Music service organization Sigma Alpha Iota will present its second annual benefit concert Sunday to raise money for patients at the Wexner Medical Center James Comprehensive Cancer Center affected by Non-Hodgkin’s Lymphoma.

Anna Baker, a third-year in music education, heads the project this year. Baker, along with third-year education majors Abby Mitchell and Sam Zelnik, came up with the idea of the benefit concert last year after Mitchell’s mother passed away from Non-Hodgkin’s Lymphoma in 2015.

Baker said she decided to lead the project this year because she wanted to do something for people who might be going through Non-Hodgkin’s Lymphoma.

“In times like this, you feel helpless, and I hate the idea of other people feeling helpless,” she said. “I can’t imagine how much pain people are feeling … I want to do what I can to help that.”

Baker said last year’s inaugural benefit concert, with involvement of people from the James raised over $5,000.

“My goal for this year is for it to be even bigger and for it to be even more amazing,” she said.  

This year, the concert will feature more than 50 School of Music students and professors.

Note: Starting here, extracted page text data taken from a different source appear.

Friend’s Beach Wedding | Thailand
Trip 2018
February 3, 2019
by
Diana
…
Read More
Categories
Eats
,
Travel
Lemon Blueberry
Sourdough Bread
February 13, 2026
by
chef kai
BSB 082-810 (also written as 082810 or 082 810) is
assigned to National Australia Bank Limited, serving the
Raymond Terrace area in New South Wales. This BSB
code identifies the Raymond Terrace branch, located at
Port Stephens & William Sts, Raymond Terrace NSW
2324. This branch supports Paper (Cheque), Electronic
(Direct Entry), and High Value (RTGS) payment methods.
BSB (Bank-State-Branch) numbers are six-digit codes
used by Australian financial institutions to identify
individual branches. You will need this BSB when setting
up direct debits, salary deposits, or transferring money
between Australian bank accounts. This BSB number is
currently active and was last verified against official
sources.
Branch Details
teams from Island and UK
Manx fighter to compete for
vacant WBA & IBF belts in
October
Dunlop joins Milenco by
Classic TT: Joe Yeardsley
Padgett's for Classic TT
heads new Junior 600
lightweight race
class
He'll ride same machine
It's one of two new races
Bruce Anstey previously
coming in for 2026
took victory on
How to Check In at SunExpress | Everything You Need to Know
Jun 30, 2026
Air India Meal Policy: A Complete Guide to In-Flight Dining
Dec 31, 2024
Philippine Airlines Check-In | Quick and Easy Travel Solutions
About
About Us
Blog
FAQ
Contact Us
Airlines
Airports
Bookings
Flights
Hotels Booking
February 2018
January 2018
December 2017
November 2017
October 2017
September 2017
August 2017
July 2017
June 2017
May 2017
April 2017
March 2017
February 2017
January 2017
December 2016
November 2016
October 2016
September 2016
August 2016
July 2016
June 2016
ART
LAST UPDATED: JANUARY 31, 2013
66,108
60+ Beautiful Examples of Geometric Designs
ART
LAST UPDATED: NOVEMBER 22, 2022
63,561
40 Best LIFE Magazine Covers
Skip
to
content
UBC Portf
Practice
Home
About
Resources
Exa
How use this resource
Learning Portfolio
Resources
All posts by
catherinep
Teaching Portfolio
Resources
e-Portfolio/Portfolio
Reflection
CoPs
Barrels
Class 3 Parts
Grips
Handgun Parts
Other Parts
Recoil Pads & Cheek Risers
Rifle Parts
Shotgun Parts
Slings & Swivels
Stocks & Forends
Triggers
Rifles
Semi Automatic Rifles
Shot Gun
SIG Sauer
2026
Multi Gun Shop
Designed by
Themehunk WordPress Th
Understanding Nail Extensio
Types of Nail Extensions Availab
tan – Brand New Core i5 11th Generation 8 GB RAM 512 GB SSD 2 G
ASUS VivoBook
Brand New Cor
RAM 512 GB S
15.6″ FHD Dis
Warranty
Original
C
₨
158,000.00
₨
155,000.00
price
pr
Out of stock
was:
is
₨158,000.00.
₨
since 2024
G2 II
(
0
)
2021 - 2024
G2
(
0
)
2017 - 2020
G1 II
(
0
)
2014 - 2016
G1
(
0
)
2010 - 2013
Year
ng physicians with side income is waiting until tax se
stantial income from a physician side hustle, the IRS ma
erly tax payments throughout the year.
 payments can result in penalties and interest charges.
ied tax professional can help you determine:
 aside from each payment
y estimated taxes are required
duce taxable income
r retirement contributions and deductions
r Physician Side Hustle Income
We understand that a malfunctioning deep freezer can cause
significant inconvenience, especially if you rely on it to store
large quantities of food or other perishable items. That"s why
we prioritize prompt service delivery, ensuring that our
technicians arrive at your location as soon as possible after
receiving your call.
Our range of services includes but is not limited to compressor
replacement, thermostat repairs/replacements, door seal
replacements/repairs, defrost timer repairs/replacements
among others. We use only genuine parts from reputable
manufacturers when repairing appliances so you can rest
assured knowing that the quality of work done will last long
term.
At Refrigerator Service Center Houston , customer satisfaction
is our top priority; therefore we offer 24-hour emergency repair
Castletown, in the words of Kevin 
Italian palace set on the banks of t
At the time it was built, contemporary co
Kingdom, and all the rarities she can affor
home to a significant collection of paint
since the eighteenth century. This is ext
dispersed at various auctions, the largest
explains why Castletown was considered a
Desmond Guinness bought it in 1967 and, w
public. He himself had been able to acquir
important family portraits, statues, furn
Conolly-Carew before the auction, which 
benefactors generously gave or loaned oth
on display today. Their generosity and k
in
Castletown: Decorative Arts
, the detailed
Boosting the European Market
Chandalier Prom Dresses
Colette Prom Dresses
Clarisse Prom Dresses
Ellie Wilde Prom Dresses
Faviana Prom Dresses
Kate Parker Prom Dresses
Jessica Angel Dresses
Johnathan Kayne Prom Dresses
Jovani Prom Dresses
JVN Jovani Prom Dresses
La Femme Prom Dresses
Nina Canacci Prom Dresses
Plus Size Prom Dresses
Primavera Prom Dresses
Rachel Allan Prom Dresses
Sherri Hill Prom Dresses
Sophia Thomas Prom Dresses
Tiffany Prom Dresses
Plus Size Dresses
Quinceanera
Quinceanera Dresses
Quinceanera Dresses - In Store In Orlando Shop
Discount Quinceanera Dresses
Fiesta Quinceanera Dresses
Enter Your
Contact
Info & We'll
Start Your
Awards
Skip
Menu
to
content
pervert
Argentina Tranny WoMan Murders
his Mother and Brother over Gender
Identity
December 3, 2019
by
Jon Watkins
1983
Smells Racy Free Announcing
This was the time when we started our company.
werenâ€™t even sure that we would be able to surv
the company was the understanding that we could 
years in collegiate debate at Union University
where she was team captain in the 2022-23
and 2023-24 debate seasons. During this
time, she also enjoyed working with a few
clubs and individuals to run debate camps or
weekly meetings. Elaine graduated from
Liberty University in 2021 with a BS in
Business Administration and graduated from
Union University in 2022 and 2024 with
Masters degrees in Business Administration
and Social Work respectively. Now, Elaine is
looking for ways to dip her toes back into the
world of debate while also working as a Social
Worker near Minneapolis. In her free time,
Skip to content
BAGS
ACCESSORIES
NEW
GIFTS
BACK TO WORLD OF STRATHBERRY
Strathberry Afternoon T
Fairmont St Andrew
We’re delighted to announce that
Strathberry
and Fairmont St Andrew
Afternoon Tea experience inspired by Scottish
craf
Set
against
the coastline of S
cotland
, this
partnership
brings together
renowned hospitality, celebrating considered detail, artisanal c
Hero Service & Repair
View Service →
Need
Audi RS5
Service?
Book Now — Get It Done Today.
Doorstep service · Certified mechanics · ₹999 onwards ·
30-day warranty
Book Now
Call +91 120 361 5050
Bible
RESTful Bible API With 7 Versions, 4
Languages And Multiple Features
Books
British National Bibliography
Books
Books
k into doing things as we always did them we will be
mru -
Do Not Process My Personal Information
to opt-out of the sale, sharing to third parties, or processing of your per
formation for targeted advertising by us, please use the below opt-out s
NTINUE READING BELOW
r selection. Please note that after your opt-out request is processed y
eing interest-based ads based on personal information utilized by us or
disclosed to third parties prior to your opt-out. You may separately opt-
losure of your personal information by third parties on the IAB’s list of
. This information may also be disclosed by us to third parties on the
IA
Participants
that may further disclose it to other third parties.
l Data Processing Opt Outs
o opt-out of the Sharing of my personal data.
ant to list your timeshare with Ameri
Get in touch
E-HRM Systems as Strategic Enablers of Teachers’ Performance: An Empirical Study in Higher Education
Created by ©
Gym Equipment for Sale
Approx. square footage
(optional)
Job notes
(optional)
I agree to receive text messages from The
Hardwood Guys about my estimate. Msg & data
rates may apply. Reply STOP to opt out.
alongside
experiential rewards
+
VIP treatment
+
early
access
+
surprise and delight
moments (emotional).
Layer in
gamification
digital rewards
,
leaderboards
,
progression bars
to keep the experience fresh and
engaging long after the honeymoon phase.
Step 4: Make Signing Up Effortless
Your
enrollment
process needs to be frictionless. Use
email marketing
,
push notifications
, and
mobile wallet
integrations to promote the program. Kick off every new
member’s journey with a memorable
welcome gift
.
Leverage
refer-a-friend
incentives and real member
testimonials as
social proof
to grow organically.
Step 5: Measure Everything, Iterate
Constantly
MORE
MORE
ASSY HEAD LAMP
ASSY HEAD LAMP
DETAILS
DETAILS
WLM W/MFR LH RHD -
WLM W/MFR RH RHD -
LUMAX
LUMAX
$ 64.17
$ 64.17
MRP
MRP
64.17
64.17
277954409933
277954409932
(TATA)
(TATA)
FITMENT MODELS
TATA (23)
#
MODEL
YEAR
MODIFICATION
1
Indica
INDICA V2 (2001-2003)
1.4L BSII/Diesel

Michael Bednarsky, a fourth-year in music education, will be participating as a conductor of student-run organization Buckeye Philharmonic Orchestra.

For the benefit concert, the orchestra will be playing a piece written by Scott Turner, a fifth-year in music education. Turner said he wrote the piece for his father, who recently lost his battle with cancer.

“It’s really special to know that there’s something that I can do that might bring an ounce of healing to [Turner], something that might provide an outlet to him,” Bednarsky said.

Baker and Bednarsky said coming to the concert, listening to and interacting with the musicians is one way students can support the event, but there are several ways to help the cause.

“If you can show up, show up,” Bednarsky said. “Even if you can’t financially donate to the event, attendance in itself is showing support for not just for the concert and the performers, but for the people and the lives the concert aims to help.”

The concert will take place on Sunday at 3 p.m. in Weigel Auditorium. Admission is free, but donations are welcome.